Ainsi, le navire russe a fait l’objet de l’opération spéciale « Rybalka » [« Pêcheur »], qui n’est pas sans rappeler celle qui, appelée « Synytsia » [« Mésange »], avait permis au GUR de mettre la main sur un hélicoptère russe Mil Mi-8 chargé de pièces de rechange d’avions de combat, en août 2023. Pour rappel, ce coup n’avait pu réussir que grâce à la défection du pilote de l’appareil.

En effet, lors d’une conférence de presse donnée le 3 juillet, le porte-parole du GUR, Andriy Youssov, a expliqué que, planifiée en 2023, l’opération « Rybalka » avait été exécutée par un marin de l’équipage de la corvette ayant décidé de faire défection.

Surnommé « Goga », celui-ci avait précédemment pris contact avec le renseignement militaire ukrainien et accepté de « neutraliser » le navire à bord duquel il servait. D’où les images de l’engin incendiaire produites par Kiev. Mieux encore, il aurait également livré des « informations secrètes sur la flotte de la Baltique et l’industrie militaire russe ». Ce qui semble suggérer que ce n’était pas qu’un simple matelot… D’après ses déclarations, il totalisait 11 ans de service au moment des faits.

« C’était notre première opération contre la flotte de la Baltique. Pour l’ennemi, c’était un choc et une grande surprise. Après cette opération, il y a eu des enquêtes, des sanctions et des remaniements. Il est clair que certaines têtes sont tombées », a fait valoir le porte-parole du GUR, sans apporter plus de détails.

Quant au marin russe à l’origine du sabotage de la corvette, il a réussi à prendre la fuite et à rejoindre la légion « Liberté de la Russie ». Présent à la conférence de presse, il a raconté qu’il avait « essayé de démissionner » après le début de la guerre en Ukraine.

« J’ai dit que je ne pouvais plus servir dans l’armée. Le commandant a été choqué quand il a lu cela. Il m’a immédiatement imposé un examen psychologique. Il pensait que je n’étais pas normal pour m’opposer aux autorités. Un psychiatre a remis un rapport au commandement et à toutes les autorités pour décider de ce qu’il fallait faire de moi », a expliqué « Goga ».

« Le parquet a ouvert une procédure administrative contre moi. Le procureur a lu le rapport et a dit que je ne pouvais pas démissionner, que ce serait le premier et le dernier avertissement. Et il m’a laissé partir. Aucune sanction n’a été prise contre moi. Et j’ai continué à servir sur mon navire », a-t-il poursuivi… Et avec la suite que l’on connaît.

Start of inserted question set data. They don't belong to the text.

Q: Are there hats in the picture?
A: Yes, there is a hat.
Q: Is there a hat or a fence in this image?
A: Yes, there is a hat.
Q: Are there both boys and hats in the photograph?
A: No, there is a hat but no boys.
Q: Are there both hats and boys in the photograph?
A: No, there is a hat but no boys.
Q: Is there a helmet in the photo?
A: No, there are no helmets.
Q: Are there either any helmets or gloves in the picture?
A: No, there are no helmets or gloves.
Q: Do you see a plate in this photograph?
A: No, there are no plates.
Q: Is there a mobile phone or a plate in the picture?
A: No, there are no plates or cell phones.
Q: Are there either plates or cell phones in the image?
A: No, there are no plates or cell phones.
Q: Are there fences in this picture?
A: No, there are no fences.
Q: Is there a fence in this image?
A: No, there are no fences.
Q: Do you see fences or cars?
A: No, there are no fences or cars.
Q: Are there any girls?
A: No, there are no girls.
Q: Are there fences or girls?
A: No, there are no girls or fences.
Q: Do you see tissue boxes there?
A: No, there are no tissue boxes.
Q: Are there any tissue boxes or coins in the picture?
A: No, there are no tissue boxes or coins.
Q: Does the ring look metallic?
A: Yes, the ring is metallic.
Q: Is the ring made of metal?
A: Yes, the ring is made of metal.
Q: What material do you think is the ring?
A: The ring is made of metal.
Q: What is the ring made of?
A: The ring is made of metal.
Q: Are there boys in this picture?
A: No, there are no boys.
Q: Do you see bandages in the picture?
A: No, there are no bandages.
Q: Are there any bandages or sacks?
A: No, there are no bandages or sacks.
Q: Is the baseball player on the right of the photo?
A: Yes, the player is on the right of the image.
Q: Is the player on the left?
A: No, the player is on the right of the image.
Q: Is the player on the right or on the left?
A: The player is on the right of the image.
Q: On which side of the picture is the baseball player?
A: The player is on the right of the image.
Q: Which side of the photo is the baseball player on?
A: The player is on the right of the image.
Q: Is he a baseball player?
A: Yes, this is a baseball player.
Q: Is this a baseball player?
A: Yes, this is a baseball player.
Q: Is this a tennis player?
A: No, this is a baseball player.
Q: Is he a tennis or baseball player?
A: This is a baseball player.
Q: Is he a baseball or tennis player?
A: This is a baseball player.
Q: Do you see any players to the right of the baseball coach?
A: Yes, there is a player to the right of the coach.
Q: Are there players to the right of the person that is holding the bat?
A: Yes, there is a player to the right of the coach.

Mais sans doute aurait-il mieux fait de rester dans l’ombre… car nul doute que les services russes tenteront de le retrouver pour lui faire subir le même sort que celui du capitaine Maxim Kouzminov, le transfuge de l’opération « Synytsia ». Réfugié en Espagne sous une nouvelle identité, il a été assassiné en février dernier, près d’Alicante.